I'm practicing the code from 'Web Scraping with Python', and I keep having this certificate problem:
from urllib.request import urlopen
from bs4 import BeautifulSoup
import re
pages = set()
def getLinks(pageUrl):
global pages
html = urlopen("http://en.wikipedia.org"+pageUrl)
bsObj = BeautifulSoup(html)
for link in bsObj.findAll("a", href=re.compile("^(/wiki/)")):
if 'href' in link.attrs:
if link.attrs['href'] not in pages:
#We have encountered a new page
newPage = link.attrs['href']
print(newPage)
pages.add(newPage)
getLinks(newPage)
getLinks("")
The error is:
File "/Library/Frameworks/Python.framework/Versions/3.7/lib/python3.7/urllib/request.py", line 1319, in do_open
raise URLError(err)
urllib.error.URLError: <urlopen error [SSL: CERTIFICATE_VERIFY_FAILED] certificate verify failed: unable to get local issuer certificate (_ssl.c:1049)>
Btw,I was also practicing scrapy, but kept getting the problem: command not found: scrapy (I tried all sorts of solutions online but none works... really frustrating)

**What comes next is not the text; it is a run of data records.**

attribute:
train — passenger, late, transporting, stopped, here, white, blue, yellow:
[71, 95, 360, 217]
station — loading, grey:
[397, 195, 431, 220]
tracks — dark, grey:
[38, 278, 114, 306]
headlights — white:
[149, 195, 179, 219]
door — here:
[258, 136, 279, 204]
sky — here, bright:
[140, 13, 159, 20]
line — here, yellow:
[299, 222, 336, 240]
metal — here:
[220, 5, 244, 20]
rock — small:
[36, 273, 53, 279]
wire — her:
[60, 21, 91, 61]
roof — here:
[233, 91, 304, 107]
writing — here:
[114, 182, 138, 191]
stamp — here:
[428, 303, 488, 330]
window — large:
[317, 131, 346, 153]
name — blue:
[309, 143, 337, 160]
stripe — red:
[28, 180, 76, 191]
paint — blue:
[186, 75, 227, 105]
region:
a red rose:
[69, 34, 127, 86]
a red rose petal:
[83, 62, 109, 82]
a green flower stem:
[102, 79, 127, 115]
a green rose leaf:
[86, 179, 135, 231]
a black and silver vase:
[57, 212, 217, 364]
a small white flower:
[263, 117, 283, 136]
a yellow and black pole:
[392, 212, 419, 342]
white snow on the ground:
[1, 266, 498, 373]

If you're running on a Mac you could just search for
Install Certificates.command
on the spotlight and hit enter.Take a look at this post, it seems like for later versions of Python, certificates are not pre installed which seems to cause this error. You should be able to run the following command to install the certifi package:
/Applications/Python\ 3.6/Install\ Certificates.command
Post 1: urllib and "SSL: CERTIFICATE_VERIFY_FAILED" Error
Post 2: Airbrake error: urlopen error [SSL: CERTIFICATE_VERIFY_FAILED] certificate verify failed: unable to get local issuer certificate
Once upon a time I stumbled with this issue. If you're using macOS go to Macintosh HD > Applications > Python3.6 folder (or whatever version of python you're using) > double click on "Install Certificates.command" file. :D
For novice users, you can go in the Applications folder and expand the Python 3.7 folder. Now first run (or double click) the Install Certificates.command and then Update Shell Profile.command
i didn't solve the problem, sadly. but managed to make to codes work (almost all of my codes have this probelm btw) the local issuer certificate problem happens under python3.7 so i changed back to python2.7 QAQ and all that needed to change including "from urllib2 import urlopen" instead of "from urllib.request import urlopen" so sad...
Change your url from
"http://en.wikipedia.org"
to"https://en.wikipedia.org"
.